Można również odnieść wrażenie, że w niektórych samorządach wydawanie publicznych pieniędzy na tworzenie stanowisk pracy służy udowadnianiu racji szefa a nie zaspakajaniu rzeczywistych potrzeb urzędu. Proceder ten jest praktycznie poza kontrolą rad. Nie uczestniczenie organu wykonawczego w obradach rady to kolejnym przykład osłabienia pozycji rady.
Znamienny jest fakt opanowania większości gremiów samorządowych przez przedstawicieli organów wykonawczych. Dlatego też wyrażane przez nie opinie w sprawach dotyczących ich pozycji ustrojowej jest mówiąc delikatnie nieobiektywne. Dobrym rozwiązaniem tych problemów wydaje się być tworzenie niezależności politycznej administracji samorządowej w oparciu o organ stanowiący. W obecnej sytuacji każda propozycja osłabiająca ten organ jest szkodliwa dla samorządu.

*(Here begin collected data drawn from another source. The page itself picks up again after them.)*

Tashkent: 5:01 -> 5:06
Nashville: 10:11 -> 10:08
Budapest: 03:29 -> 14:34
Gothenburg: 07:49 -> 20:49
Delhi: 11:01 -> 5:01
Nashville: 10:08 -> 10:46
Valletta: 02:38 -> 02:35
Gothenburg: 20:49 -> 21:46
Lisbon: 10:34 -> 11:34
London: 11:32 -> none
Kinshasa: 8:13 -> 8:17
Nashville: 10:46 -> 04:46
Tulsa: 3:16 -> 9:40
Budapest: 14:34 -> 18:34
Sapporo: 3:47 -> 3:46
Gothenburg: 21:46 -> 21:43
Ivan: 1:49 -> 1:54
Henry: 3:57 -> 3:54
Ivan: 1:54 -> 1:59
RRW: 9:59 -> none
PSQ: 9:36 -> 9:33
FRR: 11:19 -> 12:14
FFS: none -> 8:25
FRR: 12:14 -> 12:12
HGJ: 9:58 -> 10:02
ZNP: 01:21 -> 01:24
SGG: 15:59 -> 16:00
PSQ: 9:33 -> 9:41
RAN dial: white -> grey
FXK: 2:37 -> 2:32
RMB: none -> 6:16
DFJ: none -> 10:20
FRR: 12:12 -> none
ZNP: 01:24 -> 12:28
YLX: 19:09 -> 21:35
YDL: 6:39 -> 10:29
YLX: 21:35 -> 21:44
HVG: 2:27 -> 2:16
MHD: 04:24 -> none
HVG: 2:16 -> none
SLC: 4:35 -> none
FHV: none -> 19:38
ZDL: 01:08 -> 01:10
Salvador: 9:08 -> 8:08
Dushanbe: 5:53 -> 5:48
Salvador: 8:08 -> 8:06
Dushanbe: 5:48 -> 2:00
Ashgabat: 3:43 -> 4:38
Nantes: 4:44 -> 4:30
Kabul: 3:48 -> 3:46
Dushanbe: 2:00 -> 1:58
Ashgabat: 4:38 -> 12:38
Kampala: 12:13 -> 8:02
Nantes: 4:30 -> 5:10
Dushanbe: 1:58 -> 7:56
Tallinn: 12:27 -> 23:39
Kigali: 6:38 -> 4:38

Po 1990 roku w Polsce każde zwycięskie ugrupowanie polityczne ulegało naciskom swoich działaczy i wykorzystywało administrację jako miejsce do ich uhonorowania. Skutki takiego postępowania okazywały się tragiczne przede wszystkim dla tych ugrupowań. Poważniejszym jednak problemem wynikającym z takiego postępowania jest fakt drastycznego obniżenia stopnia organizacji państwa, czego przykładem jest np.: stan prawa, informatyzacja, czy chociażby realizacja zadań związanych z Mistrzostwami Europy w piłce nożnej.
Tylko ugrupowanie polityczne, które potrafi przerwać ten kosztowny chocholi taniec, polegający na kadencyjnym obsadzaniu kadr administracji swoimi ludźmi zarówno na szczeblach samorządowych jak i rządowych ma szansę na stworzenie nowoczesnego i taniego państwa.